Compartmentalization is the basis for digital PCR
At its introduction in 1988, a 384-well plate was used to demonstrate the principles of “limiting dilution” for rare target detection (1). As DNA amplification and quantification using digital PCR (dPCR) has evolved, so have methods of reagent distribution or compartmentalization. One of the most common methods available today is the use of microfluidic technology to create many small, isolated reactions via emulsification into droplets. This enables tens of thousands of now much-smaller-volume droplets to be generated per dPCR reaction. Increasing the number of droplets improves the ability to detect rare targets and improves accuracy for higher concentration targets and essentially expanding the dynamic range (2,3).
Precise and accurate digital PCR
The Applied Biosystems QuantStudio Absolute Q Digital PCR System relies on its proprietary microfluidic array plate (MAP) technology to deliver highly-accurate dPCR results. Here’s how it works:
The MAP (Figure 1) has 16 dPCR reaction units, easily distinguished as opaque squares. Zooming in, each dPCR reaction unit (opaque square) is made up of 20,480 fixed array microchambers. The microchambers themselves are connected by a distribution network that is used to deliver PCR reagents. Once the reagents have been compartmentalized into the microchambers, PCR amplification then proceeds, and the number of microchambers with successful DNA amplification are counted.
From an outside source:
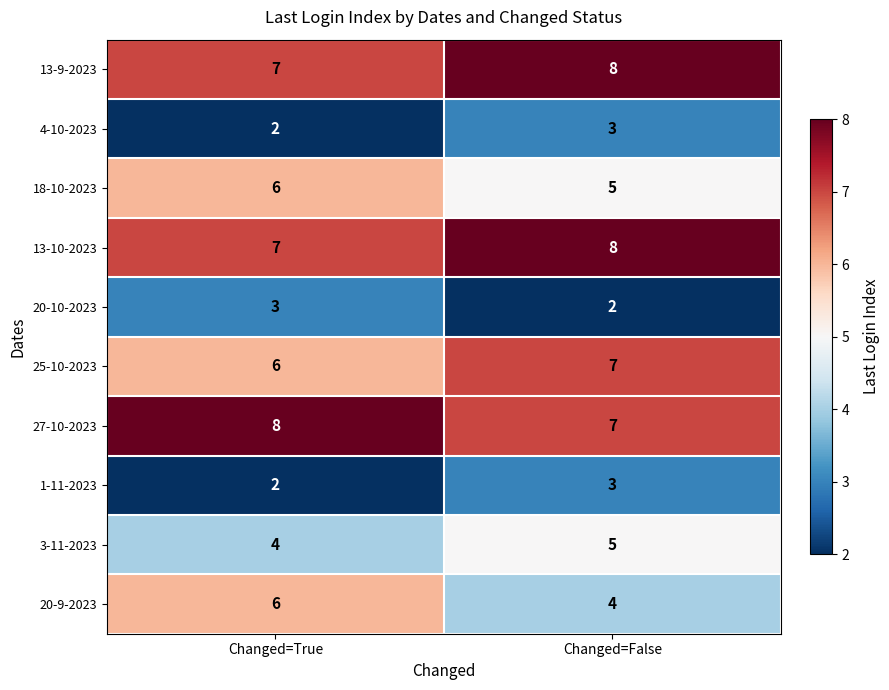

Which series has the largest range (max minus min)?

20-9-2023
Greater consistency than other dPCR methods
Some emulsion-based or droplet digital PCR (ddPCR) technologies suffer from a lack of consistency due to the dependency on an inherently stochastic process—fluid shearing—to create individual compartments. This can result in the total number of compartments generated per dPCR reaction being highly variable.
QuantStudio Absolute Q MAP technology, on the other hand, does not rely on fluidic shearing used in droplets or a physical displacement of excess reagents to form compartments or microchambers. So, in addition to delivering superior consistency, reduced reagent waste, and a simplified workflow, MAP technology provides overall greater volume precision, higher numbers of microchambers generated, and more accurate quantification.
A look at the data
To demonstrate the type of data generated by the MAP16 plate on the QuantStudio Absolute Q system, we used a multiplex assay that uses all four optical channels of the QuantStudio Absolute Q system to detect Target 1 (FAM), Target 2 (VIC), Target 3 (ABY), and Target 4 (CY5). Figure 2 shows the resulting dPCR fluorescence plots and maps of microchamber positivity generated by the QuantStudio Absolute Q Analysis software from a single reaction on the MAP16 plate.
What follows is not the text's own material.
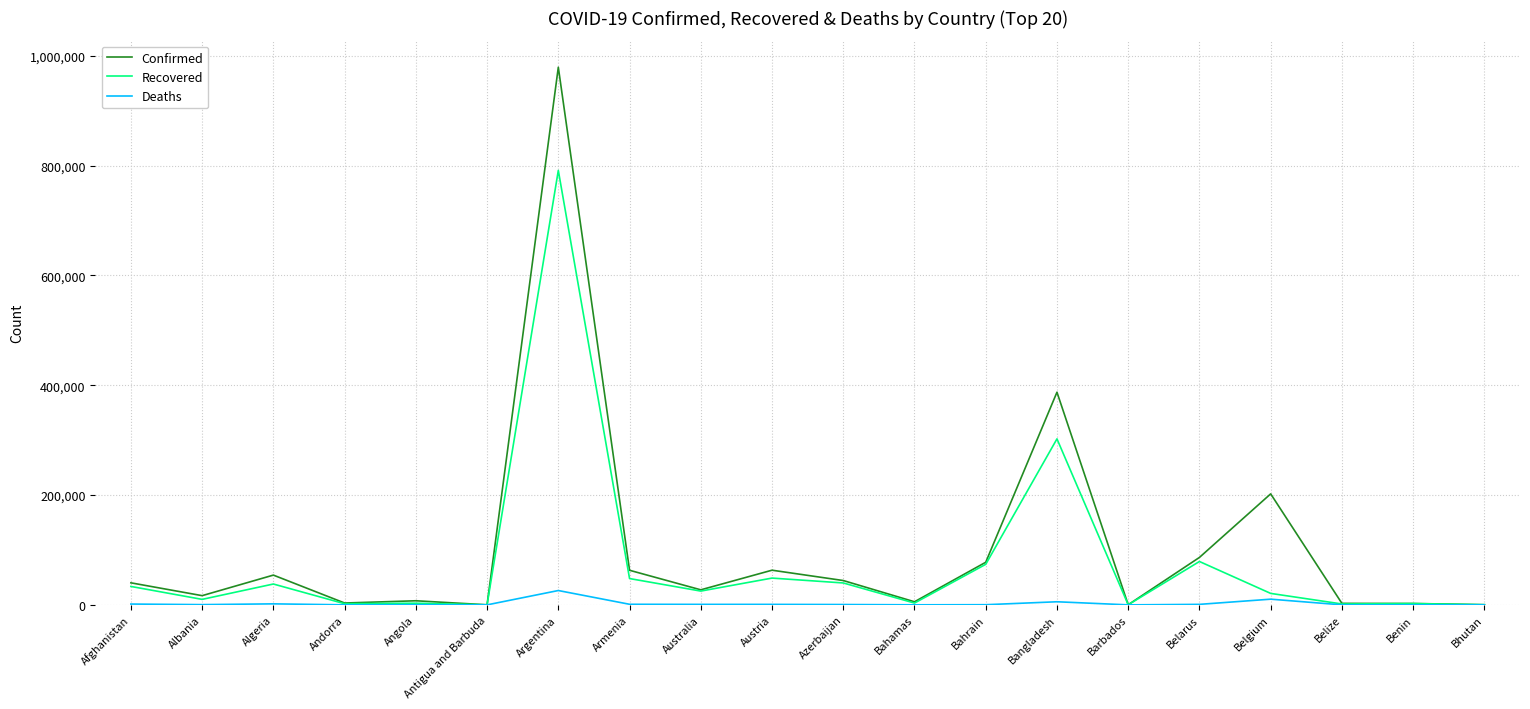

What is the total value across all series at Albania?

27223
Generate 20,000 dPCR microreactions—every time
To highlight the exceptional consistency of microchamber filling, we conducted a study to demonstrate the repeatability of high accepted microchamber counts across the MAP for different assays (Figure 3). For this study we ran 14 plates using in-house standard QC assays. In the dPCR workflow, once dPCR is complete, QuantStudio Absolute Q Analysis software finds and inspects each microchamber within a dPCR reaction or array using a QC channel, then accepts only those microchambers with uniform fill and no obvious signs of debris of non-PCR-related auto-fluorescence. Across the 14 plates included in the study, we identified an average microchamber acceptance of 99.7% (±0.6%). We plotted the total number of accepted microchambers per array across each of the 14 MAPs to show the overall consistency across each of the plates. The dashed line at 20,480 indicates the total number of microchambers available on the MAP. Across all arrays we noted an average of 20,417 (±133) microchambers accepted per plate.
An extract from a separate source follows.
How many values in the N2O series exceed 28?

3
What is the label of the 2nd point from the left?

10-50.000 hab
Why does the number of microchambers analyzed matter?
Because statistics are at the root of dPCR analysis.
Using Poisson modeling (above), both the total number of microchambers analyzed and the microchamber volume are used to calculate final concentrations from dPCR reactions. So it is critical for both of these variables to be highly consistent and calculated precisely. MAP technology improves consistency in total acceptable microchambers, overall volume precision, and, as a result, overall quantification.
- Saiki RK, Gelfand DH, Stoffel S, et al. Primer-directed enzymatic amplification of DNA with a thermostable DNA polymerase. Science. 1988;239(4839):487‐491.
- Huggett JF, Foy CA, Benes V, et al. The digital MIQE guidelines: Minimum Information for Publication of Quantitative Digital PCR Experiments. Clin Chem. 2013;59(6):892‐902.
- Quan PL, Sauzade M, Brouzes E. dPCR: A Technology Review. Sensors (Basel). 2018;18(4):1271.
For Research Use Only. Not for use in diagnostic procedures.